Wednesday, August 15, 2012

Ginger's Viewpoint on Editing

How many books have you read that are error free?  I've yet to find one that didn't have at least one or two minor errors, some many more, but I don't judge the creative talent and awesome story plot by nitpicking.

  I've read my books until I was thoroughly sick of them, trying to make sure I'd not overlooked anything.  Spellchecker only works if you actually misspell...it doesn't pick up on the differences between words like think and thing, words missing 'ed' or a and an.  Add in the fact that most brains read what is supposed to be there, and we're bound to make mistakes.  Does that make us a poor writer?

Of course not, but finding minor mistakes seems to be a bone of contention with some who leave reviews.  Besides editing my own work as best I can, each manuscript goes through an editing process with the publisher.  We all want to be proud of what we produce, and most brains read what is supposed to be there and don't even notice the slight errors.  I wonder what pleasure some folks get from shredding a terrific story to bits because they discovered something misspelled or misused? 

I recently read a review for a fellow author's book which earned one star for the creative talent that went into the writing.  I was stirred to read the book for myself, and I was amazed how cruel and unfair the reviewer had been.  The author wrote such a fascinating story...and remember, we're talking fiction here, so people need to remember that when they criticize the creativity, yet the reviewer focused only on a few misspelled words, or totally missed the point that the author used the broken English of the western era.  In retrospect, and reviewer came across as the real dummy.

Another complaint was too many story lines.  Are you kidding me?  I love authors who add more to their secondary characters than just a name, and introduce you to back story that ultimately plays into the main plot.  I'm thinking some people should just stick to nursery rhymes...short, sweet, and to the point.  :)  I've going to post my own review of the work in question, and in my mind, just as all the other books I've read by this particular author, she's earned five stars from me.  I can't wait to dig into her next book.  I have only one question, and that's why hasn't mainstream snapped her up?

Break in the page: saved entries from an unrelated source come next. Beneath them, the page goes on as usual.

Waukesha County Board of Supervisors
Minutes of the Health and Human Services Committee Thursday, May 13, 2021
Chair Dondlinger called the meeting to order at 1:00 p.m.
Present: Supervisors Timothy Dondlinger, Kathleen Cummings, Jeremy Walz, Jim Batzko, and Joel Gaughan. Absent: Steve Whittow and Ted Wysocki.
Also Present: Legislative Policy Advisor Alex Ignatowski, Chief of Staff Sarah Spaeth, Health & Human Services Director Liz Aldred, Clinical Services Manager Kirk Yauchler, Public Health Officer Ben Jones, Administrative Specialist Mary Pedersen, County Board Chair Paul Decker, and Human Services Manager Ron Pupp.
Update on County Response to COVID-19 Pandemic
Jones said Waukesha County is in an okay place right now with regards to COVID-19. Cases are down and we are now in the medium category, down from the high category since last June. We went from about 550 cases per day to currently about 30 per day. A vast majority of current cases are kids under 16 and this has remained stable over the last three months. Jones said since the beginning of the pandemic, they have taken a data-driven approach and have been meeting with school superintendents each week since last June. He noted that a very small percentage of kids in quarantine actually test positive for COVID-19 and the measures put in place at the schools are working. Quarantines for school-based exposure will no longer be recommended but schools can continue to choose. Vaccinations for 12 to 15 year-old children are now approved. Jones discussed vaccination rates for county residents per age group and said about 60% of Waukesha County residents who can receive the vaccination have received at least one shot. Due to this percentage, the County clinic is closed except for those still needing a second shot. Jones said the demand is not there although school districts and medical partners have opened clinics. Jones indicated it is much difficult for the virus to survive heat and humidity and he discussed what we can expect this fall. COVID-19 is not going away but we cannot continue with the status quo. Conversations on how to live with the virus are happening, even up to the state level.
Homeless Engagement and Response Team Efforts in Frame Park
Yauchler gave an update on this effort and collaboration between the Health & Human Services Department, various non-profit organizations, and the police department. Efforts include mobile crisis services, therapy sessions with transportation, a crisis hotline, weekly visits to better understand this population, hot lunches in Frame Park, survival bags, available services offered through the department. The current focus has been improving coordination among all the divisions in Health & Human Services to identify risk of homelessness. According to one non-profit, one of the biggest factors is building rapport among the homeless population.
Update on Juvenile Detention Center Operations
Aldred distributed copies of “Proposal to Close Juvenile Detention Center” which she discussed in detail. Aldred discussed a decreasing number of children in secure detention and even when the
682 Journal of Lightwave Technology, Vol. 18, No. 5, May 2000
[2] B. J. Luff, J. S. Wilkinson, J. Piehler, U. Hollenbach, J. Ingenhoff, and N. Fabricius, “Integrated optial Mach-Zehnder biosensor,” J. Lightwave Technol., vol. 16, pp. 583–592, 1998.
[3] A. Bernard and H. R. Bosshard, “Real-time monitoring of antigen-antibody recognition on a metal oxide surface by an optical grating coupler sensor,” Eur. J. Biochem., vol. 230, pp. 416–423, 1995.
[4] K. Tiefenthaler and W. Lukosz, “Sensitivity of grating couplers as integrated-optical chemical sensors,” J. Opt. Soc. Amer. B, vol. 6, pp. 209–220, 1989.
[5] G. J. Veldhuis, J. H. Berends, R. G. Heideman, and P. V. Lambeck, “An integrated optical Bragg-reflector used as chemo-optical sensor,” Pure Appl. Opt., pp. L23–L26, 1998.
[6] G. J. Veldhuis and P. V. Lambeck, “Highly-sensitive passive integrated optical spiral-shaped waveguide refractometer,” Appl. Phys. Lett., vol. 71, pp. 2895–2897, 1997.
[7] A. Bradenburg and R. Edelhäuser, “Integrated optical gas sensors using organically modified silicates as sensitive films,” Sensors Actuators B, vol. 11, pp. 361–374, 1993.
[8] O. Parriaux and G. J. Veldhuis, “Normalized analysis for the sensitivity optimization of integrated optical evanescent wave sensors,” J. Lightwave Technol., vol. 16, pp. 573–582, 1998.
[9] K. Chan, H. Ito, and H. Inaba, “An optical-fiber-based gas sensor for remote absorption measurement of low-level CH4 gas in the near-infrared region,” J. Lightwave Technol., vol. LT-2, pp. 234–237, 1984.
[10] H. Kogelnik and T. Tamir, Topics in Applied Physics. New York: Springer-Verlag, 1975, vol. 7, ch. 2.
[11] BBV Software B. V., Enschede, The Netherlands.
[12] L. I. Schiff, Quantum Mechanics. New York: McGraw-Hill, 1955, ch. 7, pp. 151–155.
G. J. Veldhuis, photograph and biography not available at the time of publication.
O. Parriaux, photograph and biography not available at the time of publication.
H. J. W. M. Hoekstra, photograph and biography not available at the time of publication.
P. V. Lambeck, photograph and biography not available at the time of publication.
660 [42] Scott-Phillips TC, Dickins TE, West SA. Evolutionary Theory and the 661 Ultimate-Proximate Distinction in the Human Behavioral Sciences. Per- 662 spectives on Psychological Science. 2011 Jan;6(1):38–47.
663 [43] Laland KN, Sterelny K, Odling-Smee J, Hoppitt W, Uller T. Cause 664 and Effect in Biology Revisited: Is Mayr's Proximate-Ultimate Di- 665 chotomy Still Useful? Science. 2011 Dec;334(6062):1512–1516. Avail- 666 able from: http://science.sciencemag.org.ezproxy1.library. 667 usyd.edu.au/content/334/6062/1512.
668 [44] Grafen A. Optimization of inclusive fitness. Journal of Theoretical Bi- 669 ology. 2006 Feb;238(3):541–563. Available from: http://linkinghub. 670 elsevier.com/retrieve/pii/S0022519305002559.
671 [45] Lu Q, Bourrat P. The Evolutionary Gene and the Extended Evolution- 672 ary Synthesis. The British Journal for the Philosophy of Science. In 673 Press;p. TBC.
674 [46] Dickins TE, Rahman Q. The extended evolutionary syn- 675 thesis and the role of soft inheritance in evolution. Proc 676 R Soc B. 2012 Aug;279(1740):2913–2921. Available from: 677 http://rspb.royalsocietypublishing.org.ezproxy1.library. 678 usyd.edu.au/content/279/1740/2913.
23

Don't be swayed by bad reviews.  Remember they are only one person's opinion, so read and draw your own conclusions.  You might be totally surprised.  :)

5 comments:

Anita Davison said...

I'm interested to know who she is Ginger, as I know you to be a discerning reader so she must be good. I agree about nit picking reviews - but then that's the price we pay for having anyone who chooses to criticise our work in the public arena. I read a review from someone who said she bought the book because it had the same title as one she loved, but after the first chapter realised it wasn't anything like the other one, so she didn't read it and gave it one star! Totally undeserved and short sighted - but then there's nowt so queer as folks!

Roseanne Dowell said...

Yes, Ginger, are you going to keep this author and book a secret. Share, my friend.

Tilly Hunter said...

I agree that it is small-minded to damn an otherwise good book because of 'one or two minor errors'. All writers make the odd mistake and there's a particular danger if publishers and self-publishers don't use copy editors or proofreaders, which I gather many no longer do to save time and money.

On the other hand, I've read some books that have been littered with spelling errors, transposed or repeated words and factual inconsistencies. In that case, I think it really detracts from the reading experience. You cannot get lost in the world the author is creating because of the mistakes jarring you back to the mechanics of the writing. This really can ruin what would otherwise have been a good tale and seems to be the result of an author rushing their work out without basic checking.

Sherry Gloag said...

Sometimes, as you say, Ginger, those that give poor reviews simply make a public ass of themselves. I know of a review on Amazon that said they didn't like the book because they hadn't realised it was Sci-Fi. It wasn't, but there you go.
Many readers will do what you did, and buy the book to see if the review was justified!

Lisabet Sarai said...

Hi, Ginger,

Having a few errors that slip through the editing net is inevitable, especially given the fast pace of today's publishing. I do, however, get terribly annoyed when I read a book with serious grammar errors, or constant misspellings. That suggests to me that the publisher and possibly the author really don't care at all. Even if the story is fantastic, this can spoil the reading experience, at least for me.

Many of the people who leave these negative reviews, though, are doing so out of motivations that have nothing to do with reading or writing. They are looking for attention; it's their rather twisted idea of social interaction.

I got a one star review recently, but it almost made me feel good. The reviewer said (in paraphrase): I really didn't like this book. I wanted to but the characters didn't gel for me. However, you might have a different opinion.

I definitely appreciate this honesty and openness. Clearly not everyone is going to like every book I write (especially one as dark and violent as Bangkok Noir). I think the reviewer above was a serious reader, and I'm grateful for her taking the time to check out my book - even if she didn't like it.